Depuis la mort de Maurice Duplessis et le début de la Révolution tranquille, tous les gouvernements du Québec, sans exception, ont soutenu les universités québécoises.

Et c'est un gouvernement du Parti québécois, en principe le parti le plus proche de la culture, des artistes, des intellectuels, du monde universitaire, celui qui, en principe toujours, valorise le plus le savoir, qui est le premier à faire une «job de bras» au réseau de l'enseignement supérieur.

Ça a commencé par le choix risqué de confier la responsabilité des universités à un politicien populiste, l'ex-journaliste Pierre Duchesne. Celui-ci a rapidement donné le ton en mettant en doute, dans une sortie stupéfiante, la réalité du sous-financement universitaire et en manifestant un biais en faveur des associations dans la préparation du sommet sur les universités.

Et maintenant, après que son gouvernement ait annulé la hausse des droits de scolarité, et donc privé les universités des sommes additionnelles qu'elle aurait procurées, le ministre leur annonce sans ménagement, et sans aucune forme de respect, des compressions de 140 millions à absorber sur quelques mois. Cela ressemble à s'y méprendre à une déclaration de guerre.

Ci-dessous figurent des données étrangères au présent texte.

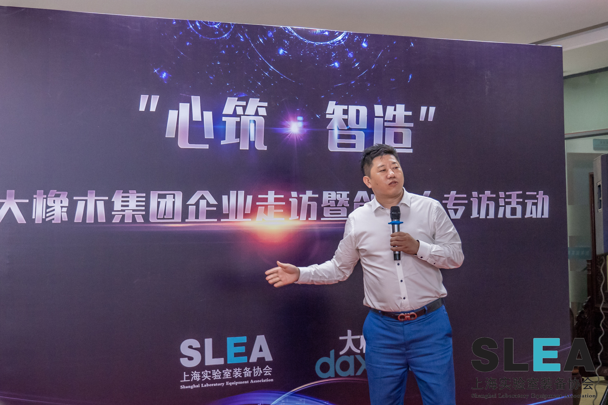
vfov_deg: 22.6
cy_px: 202
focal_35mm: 60
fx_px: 1013
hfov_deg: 33.4
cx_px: 304
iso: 4000
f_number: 4
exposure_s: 1/125
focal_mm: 40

Il est très rare qu'un ministre s'entende mal avec le secteur dont il a la charge. Mais surtout, ces rapports malsains du ministre de l'Éducation supérieure, de la Recherche, de la Science et de la Technologie avec les universités peuvent être très lourds de conséquences.

Un des effets pervers du conflit étudiant a été de contribuer à discréditer les universités. Les associations étudiantes, dans leurs efforts pour démontrer l'inutilité d'une hausse des droits, ont fini par tracer un portrait caricatural des universités, des institutions mal gérées qui n'auraient pas besoin d'argent et qui consacreraient trop de ressources à la recherche.

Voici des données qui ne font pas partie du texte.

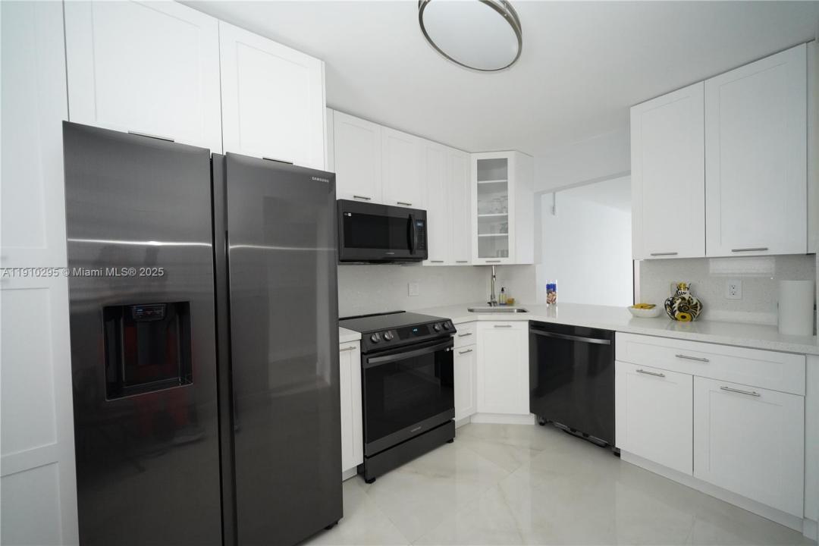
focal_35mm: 13
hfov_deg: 108.3
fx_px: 296
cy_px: 273
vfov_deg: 85.4
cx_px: 410
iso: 3200
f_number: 4
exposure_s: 1/160
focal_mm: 13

Le devoir d'un gouvernement responsable aurait dû être de faire rapidement et clairement contrepoids à ce discours. Les universités, dans leurs fonctions d'enseignement et de recherche, jouent un rôle stratégique dans les sociétés avancées, pour former la main-d'oeuvre, susciter le talent, nourrir l'innovation. C'est la clé du développement économique. C'est aussi un outil puissant de développement social.

Ce succès essentiel n'est possible que si les Québécois, comme le font d'autres nations, appuient sans réserve leurs universités, sont conscients de leur rôle, acceptent de faire des efforts, individuels et collectifs, pour assurer leur succès, et en font un objet de fierté collective.

À ce chapitre, le Québec a encore beaucoup de chemin à faire. De façon générale, nous avons du mal à valoriser l'éducation, comme le montre notre fort taux de décrochage scolaire. C'est encore plus vrai pour l'éducation supérieure. La fréquentation universitaire reste basse comparée à d'autres provinces. Les familles épargnent moins pour les études de leurs enfants et soutiennent moins ceux-ci. Et notre effort financier collectif est insuffisant, quoiqu'en dise le ministre.

Cela semble tenir à l'existence d'un volet inachevé de la Révolution tranquille. Et cela met en relief des réflexes populistes à l'égard d'un monde qu'on associe aux élites.

Depuis son entrée en fonction, par son ton, par ses propos, ce sont ces réflexes populistes de l'opinion publique que Pierre Duchesne nourrit. Et derrière lui, la première ministre Pauline Marois qui l'a nommé à son poste et qui ne fait rien pour tempérer sa croisade. Pourquoi? La rentabilité électorale d'un appui aux étudiants? Des comptes à régler avec les recteurs qui étaient de l'autre bord?

Mais en attaquant les recteurs, c'est l'ensemble du monde universitaire que le gouvernement Marois affaiblit. En nourrissant les préjugés, il compromet les efforts pour donner à nos universités la place qui doit être la leur et il fait reculer le Québec.